=== Quoted passage ===

Search code examples
sqlpostgresqlquery-optimization

query execution stops when overtake a threshold


I'm doing a optimization in a j2ee page. In a part of the page there some boxes to apply some filters to generate different kind of reports. After that we show a table with all the results but sometimes depending on the filters selected there are a huge amount of data to plot and we are thinking to export it directly to a Excel file.

We have a query that counts the number of outlines that we have. But that query could take some time depending on the filters selected. We have decided to put a threshold to decide when we plot results in a webpage or when we plot in an excel file. But we want to accelerate de 'count query' to know only if the final count is above or under the threshold, we don't need to know the exact number of rows only if its above or under but we need the query as fast as possible.

SELECT 
 COUNT(*) count
FROM 
 TABLE_X
INNER JOIN TABLE_Y ON X.a = Y.a
WHERE
X
AND Y
GROUP BY
 X, Y
**Having
COUNT(*) > THRESHOLD;**

That's the main idea we have, but i'm pretty lost how to continue and if it's possible to add a clause to stop the query when overtake the threshold.


Solution

  • It seems like you are trying to estimate the count rather than actually calculating it, right?

    There is an interesting article explaining how to do just that. It states that it is much faster than executing the queries themselves, so it might be just what you need: https://wiki.postgresql.org/wiki/Count_estimate

    Basically, the idea is that you either query the catalog table pg_class:

     SELECT reltuples FROM pg_class WHERE relname = 'tbl';
    

    Or, if you have a more complex query:

     SELECT count_estimate('SELECT * FROM tbl WHERE t < 100');
    

    Where count_estimate is function that analyzes the execution plan to get the estimation:

    CREATE FUNCTION count_estimate(query text) RETURNS INTEGER AS
    $func$
    DECLARE
        rec   record;
        ROWS  INTEGER;
    BEGIN
        FOR rec IN EXECUTE 'EXPLAIN ' || query LOOP
        ROWS := SUBSTRING(rec."QUERY PLAN" FROM ' rows=([[:digit:]]+)');
        EXIT WHEN ROWS IS NOT NULL;
    END LOOP;
    
    RETURN ROWS;
    END
    $func$ LANGUAGE plpgsql;

=== Dataset entries ===

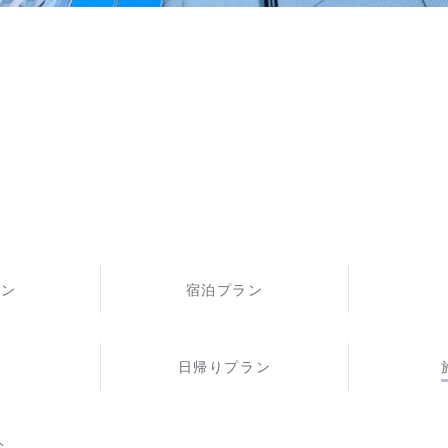
ラン
宿泊プラン
場
日帰りプラン
ト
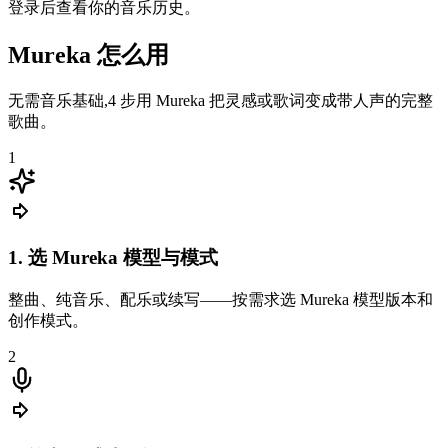
登录后查看你的音乐历史。
Mureka 怎么用
无需音乐基础,4 步用 Mureka 把灵感或歌词变成带人声的完整
歌曲。
1
1. 选 Mureka 模型与模式
整曲、纯音乐、配乐或续写——按需求选 Mureka 模型版本和
创作模式。
2
我把脑子里的旋律感觉用 Mureka 描述出来,几分钟就有带人声
的完整 demo,给乐队试听特别方便。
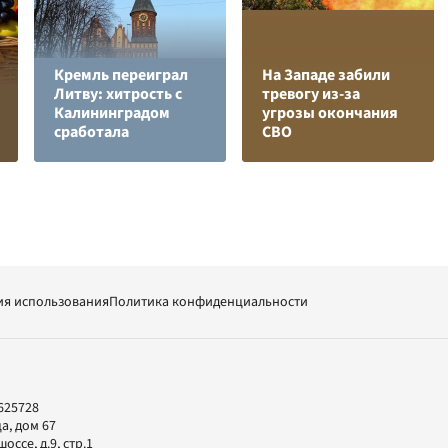
Кремль переиграл
На Западе забили
Литву: хитрость с
тревогу из-за
Калининградом
угрозы окончания
сработала
СВО
ия использования
Политика конфиденциальности
625728
а, дом 67
ссе, д.9, стр.1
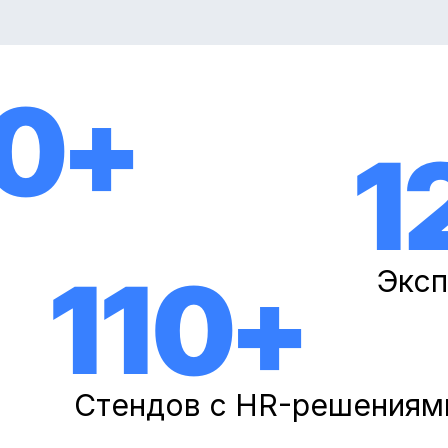
0+
1
110+
Эксп
Стендов с HR-решениям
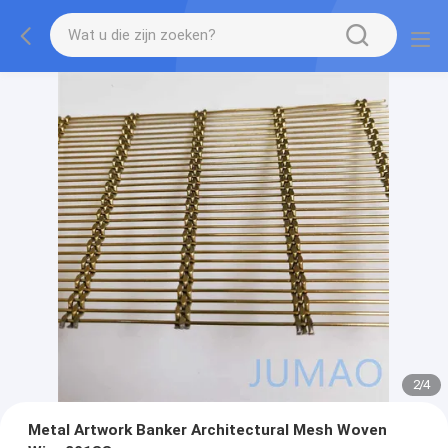
2
/
4
Metal Artwork Banker Architectural Mesh Woven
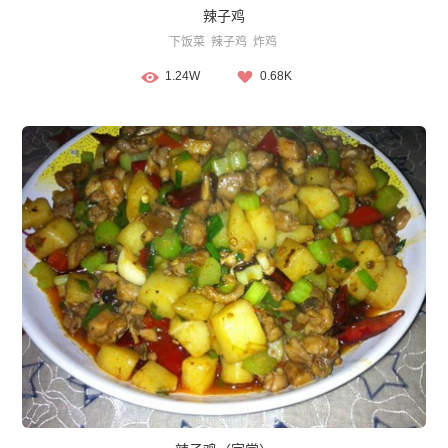
辣子鸡
下饭菜
辣子鸡
炸鸡
1.24W
0.68K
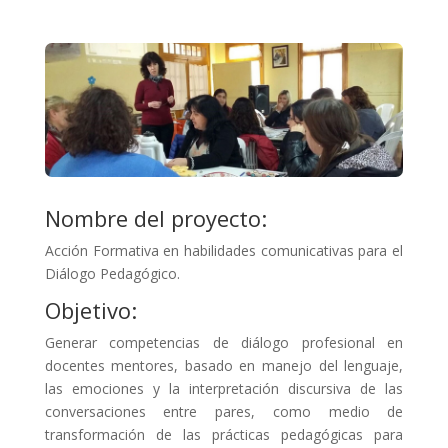
Nombre del proyecto:
Acción Formativa en habilidades comunicativas para el
Diálogo Pedagógico.
Objetivo:
Generar competencias de diálogo profesional en
docentes mentores, basado en manejo del lenguaje,
las emociones y la interpretación discursiva de las
conversaciones entre pares, como medio de
transformación de las prácticas pedagógicas para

===

What you need to do:
[A] Reproduce the passage of the PostgreSQL count thread from "query execution stops" to "fast as possible.".
[B] Select each line of the records in which the string "para" appears.
The thread and the records are independent of each other.

Task-by-task solutions:
[A]
query execution stops when overtake a threshold


I'm doing a optimization in a j2ee page. In a part of the page there some boxes to apply some filters to generate different kind of reports. After that we show a table with all the results but sometimes depending on the filters selected there are a huge amount of data to plot and we are thinking to export it directly to a Excel file.

We have a query that counts the number of outlines that we have. But that query could take some time depending on the filters selected. We have decided to put a threshold to decide when we plot results in a webpage or when we plot in an excel file. But we want to accelerate de 'count query' to know only if the final count is above or under the threshold, we don't need to know the exact number of rows only if its above or under but we need the query as fast as possible.

[B]
Acción Formativa en habilidades comunicativas para el
transformación de las prácticas pedagógicas para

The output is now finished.